2008.04.27.jack_big_smile

That’s all folks. Now enjoy your freshly tuned web application. I should mention that I cover a related topic titled The web request is a scary place Where I go into how to build a asynchronous infrastructure using AMQP.

Reference:

  • Pingback: The web request is a scary place | Jeffield

  • gosukiwi

    I wonder how this tuned-apache compares with nginx. Still thing the latter would use less memory and archieve similar performance.

    • Jeff Sheffield

      Here are a couple of decent articles covering your question. http://bit.ly/1HUVMyF This one is interesting because it covers the market share of Apache. ( Apache has been around since Feb 1995, that’s right 20 years ) So it is proven, solid and plug-able. Here is a decent article covering the performance differences http://bit.ly/1hT31wH You have to take that with a grain of salt tho… if you are running a python application. I would think you can architect nginx to serve UWSIG and be very fast. See this entry: http://bit.ly/1BQgiwG I expect an nginx/UWSGI well tuned system would outperform an apache/mod_wsgi system.

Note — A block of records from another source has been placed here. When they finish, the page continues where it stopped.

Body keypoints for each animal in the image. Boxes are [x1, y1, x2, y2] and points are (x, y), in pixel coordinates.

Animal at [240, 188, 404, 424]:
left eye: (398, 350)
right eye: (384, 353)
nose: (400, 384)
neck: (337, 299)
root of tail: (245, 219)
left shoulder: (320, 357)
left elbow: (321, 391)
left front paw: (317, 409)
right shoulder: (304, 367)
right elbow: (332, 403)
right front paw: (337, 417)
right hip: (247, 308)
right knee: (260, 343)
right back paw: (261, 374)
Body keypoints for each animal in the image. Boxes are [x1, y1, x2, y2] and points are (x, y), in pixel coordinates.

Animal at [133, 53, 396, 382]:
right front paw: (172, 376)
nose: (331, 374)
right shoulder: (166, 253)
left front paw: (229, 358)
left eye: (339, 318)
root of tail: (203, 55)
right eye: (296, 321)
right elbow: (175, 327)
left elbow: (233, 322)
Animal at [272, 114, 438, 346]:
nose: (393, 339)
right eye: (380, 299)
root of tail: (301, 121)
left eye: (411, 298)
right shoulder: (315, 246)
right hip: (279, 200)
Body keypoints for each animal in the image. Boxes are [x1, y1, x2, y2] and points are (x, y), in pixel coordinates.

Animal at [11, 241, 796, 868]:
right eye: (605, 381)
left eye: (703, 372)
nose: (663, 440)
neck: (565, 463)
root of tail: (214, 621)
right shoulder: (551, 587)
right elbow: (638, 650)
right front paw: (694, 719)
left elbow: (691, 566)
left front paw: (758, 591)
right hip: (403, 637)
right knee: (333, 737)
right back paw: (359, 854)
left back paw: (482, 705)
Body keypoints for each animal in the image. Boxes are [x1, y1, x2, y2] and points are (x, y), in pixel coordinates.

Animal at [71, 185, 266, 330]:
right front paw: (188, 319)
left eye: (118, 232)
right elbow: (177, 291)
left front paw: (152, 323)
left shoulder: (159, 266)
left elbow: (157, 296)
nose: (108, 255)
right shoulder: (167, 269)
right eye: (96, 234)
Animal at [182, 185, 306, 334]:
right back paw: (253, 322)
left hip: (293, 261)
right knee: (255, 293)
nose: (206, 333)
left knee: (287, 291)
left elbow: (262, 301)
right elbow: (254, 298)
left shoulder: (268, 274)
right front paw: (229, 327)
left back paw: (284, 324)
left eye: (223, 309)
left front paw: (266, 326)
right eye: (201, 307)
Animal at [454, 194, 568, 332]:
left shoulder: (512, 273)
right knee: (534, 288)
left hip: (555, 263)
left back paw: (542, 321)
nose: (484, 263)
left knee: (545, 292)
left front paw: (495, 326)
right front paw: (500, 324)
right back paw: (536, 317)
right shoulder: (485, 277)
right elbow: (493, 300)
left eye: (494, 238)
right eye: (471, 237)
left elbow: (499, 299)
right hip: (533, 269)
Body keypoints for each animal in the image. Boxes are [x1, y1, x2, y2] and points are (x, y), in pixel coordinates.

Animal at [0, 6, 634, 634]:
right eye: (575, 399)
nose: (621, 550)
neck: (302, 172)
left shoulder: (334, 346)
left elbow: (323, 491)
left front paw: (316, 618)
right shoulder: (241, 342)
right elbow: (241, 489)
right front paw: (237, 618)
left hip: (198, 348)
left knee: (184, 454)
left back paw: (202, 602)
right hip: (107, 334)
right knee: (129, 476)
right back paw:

Tho I have not gathered data to prove that theory.

      • gosukiwi

        Interesting. The first article basically says Nginx is better but the authors has more experience with Apache, seems like that’s the only pro he has towards Apache. I’ll agree everything just works and it’s easy to get started using Apache, but Nginx is really simple to configure, so even if it doesn’t work out of the box, you can easily fix it. Working with mostly small web servers I’d say nginx is better as it consumes less memory overall. For big server architectures the difference might not be so big, but for a small 512MB server instance, nginx can save you some precious RAM!

        • Jeff Sheffield

          yea, I agree, for small its no-contest Nginx wins. To be honest, I really wonder how that stack would compare to node.js. I am extremely compelled with one-language-javascript across the stack. I think builds better web development teams, but I guess for small projects its a team of one. — grin — p.s. I have another blog post on building Nginx source

          • gosukiwi

            Haven’t worked much with Node. I know it’s pretty fast though, and most of the time is proxied behind nginx. I do love Javascript and Node though.